Two days ago, I invested $10,000 of principal, went all-in with 10x leverage to aggressively long, and the market gave me an opportunity. My account skyrocketed to nearly $1 million. At this point, discussions in the crypto community were buzzing, and I felt like I was becoming a "legend."
But the turn of events came too quickly—market conditions didn't continue to favor me. A sharp correction exposed the true risks of leverage. When I checked my account this morning, I was shocked—within just a few hours, it had retraced 85%. The $1 million suddenly shrank to $150,000, and my account equity dropped to $173,000.
Here's the current position:
An ETH long position with 25x leverage, with a nominal value of $170 million, but an unrealized loss of $8,700, a 66% decline. This position is bleeding.
A PEPE long position with 10x leverage, with a nominal value of $130 million, currently with an unrealized profit of $62,000, a 47% increase. This is the only position still in positive territory and barely holding on.
This is a textbook example of leveraged trading—when prices rise, profits shoot up like a rocket; when they fall, it’s like sliding down a slide, with every correction cutting into your position.
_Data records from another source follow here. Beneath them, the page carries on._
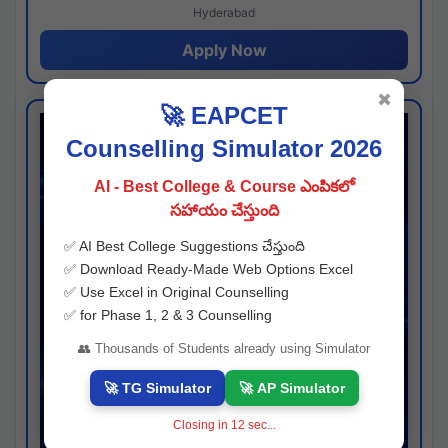
Hyderabad
Apply Now
✖
🚀 EAPCET
Counselling Simulator 2026
AI - Best College & Course ఎంపికలో
సహాయం చేస్తుంది
✅ AI Best College Suggestions చేస్తుంది
✅ Download Ready-Made Web Options Excel
✅ Use Excel in Original Counselling
✅ for Phase 1, 2 & 3 Counselling
👥 Thousands of Students already using Simulator
🚀 TG Simulator
🚀 AP Simulator
Closing in
11
sec...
No matter how much you’ve earned before, a systemic market reversal can wipe it all out.
The deepest lesson I’ve learned is: leveraging to go long is indeed exciting, but the risks are enormous. Just one adverse market move can lead to a double loss—losing your principal and crushing your mental state. The importance of taking profits in stages cannot be overstated; waiting until the next time is a mistake.
To sum up, the old adage still holds: those who make quick gains often lose even faster. Being steady is the long-term strategy.